▶ [Supplied text]:
========

Let me zero in on the biggest issue I had with the course, which could probably apply to a few of the other MasterClass offerings, too: It’s too broad. I can understand wanting to reach as many people as possible, but no single person can cover every single thing there is to know about comedy in 25 short lessons, no more than Reba McEntire can teach you how to play every single country music instrument. Why not have Reba describe singing or songwriting specifically, for example, instead of a general course on “Country Music”? Similarly, I wish Steve had focused more on standup instead of trying to cram in other topics like sketch and public speaking in a few of the later lessons. That being said, the single most helpful video involved Steve unpacking his comedic play Meteor Shower line by line to teach about character development, exposition, and dialogue. If you’re going to have a course centered around one person’s career, having them go through some of their work bit by bit is kind of the most instructive way to go.

You may not walk away from the course as an expert comedian, but you will certainly be an expert in Steve Martin. Entire sections of the course are devoted to different aspects of Steve’s life and personality, from an oddly placed lesson on his comedy influences to anecdotes and case studies about what did and didn’t work for him. Throughout the course, Steve is quick, frank, charming, and a thoroughly positive presence — exactly what you want from the leader of a class like this. Fun facts: A pretty great throwaway scene from Bowfinger I’d totally forgotten about apparently came to be because Martin didn’t want to write any cliche “lovers confront each other” stuff, and he’s been guilty of misreading his audience at times, according to him.

========

▶ [Work request 1]: In the comedy course review, which of Steve's works does he unpack line by line?
▶ [Work request 2]: In the comedy course review, swap "charming" for "witty" in the passage that begins at the words "You may not" and stops after "according to him.", then give that passage back.

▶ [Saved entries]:
========

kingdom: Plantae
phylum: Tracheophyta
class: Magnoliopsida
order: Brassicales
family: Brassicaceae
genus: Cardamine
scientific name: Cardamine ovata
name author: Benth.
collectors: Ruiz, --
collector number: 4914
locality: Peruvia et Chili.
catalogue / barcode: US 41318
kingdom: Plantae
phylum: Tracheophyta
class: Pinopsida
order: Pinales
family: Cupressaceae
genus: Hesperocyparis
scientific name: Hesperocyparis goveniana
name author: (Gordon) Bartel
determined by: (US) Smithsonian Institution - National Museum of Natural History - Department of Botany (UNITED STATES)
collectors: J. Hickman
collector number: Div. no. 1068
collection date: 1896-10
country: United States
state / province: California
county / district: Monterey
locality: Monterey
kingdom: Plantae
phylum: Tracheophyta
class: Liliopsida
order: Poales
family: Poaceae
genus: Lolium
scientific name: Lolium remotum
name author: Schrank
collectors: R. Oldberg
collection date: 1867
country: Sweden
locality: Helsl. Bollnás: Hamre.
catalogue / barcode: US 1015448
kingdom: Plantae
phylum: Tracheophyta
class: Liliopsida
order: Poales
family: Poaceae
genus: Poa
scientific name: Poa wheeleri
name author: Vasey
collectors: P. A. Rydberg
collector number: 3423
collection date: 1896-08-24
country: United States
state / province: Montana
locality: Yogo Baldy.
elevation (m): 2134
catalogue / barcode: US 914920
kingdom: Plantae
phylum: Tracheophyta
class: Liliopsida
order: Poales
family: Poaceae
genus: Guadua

========

▶ [Result 1]: His comedic play Meteor Shower.

▶ [Result 2]:
You may not walk away from the course as an expert comedian, but you will certainly be an expert in Steve Martin. Entire sections of the course are devoted to different aspects of Steve’s life and personality, from an oddly placed lesson on his comedy influences to anecdotes and case studies about what did and didn’t work for him. Throughout the course, Steve is quick, frank, witty, and a thoroughly positive presence — exactly what you want from the leader of a class like this. Fun facts: A pretty great throwaway scene from Bowfinger I’d totally forgotten about apparently came to be because Martin didn’t want to write any cliche “lovers confront each other” stuff, and he’s been guilty of misreading his audience at times, according to him.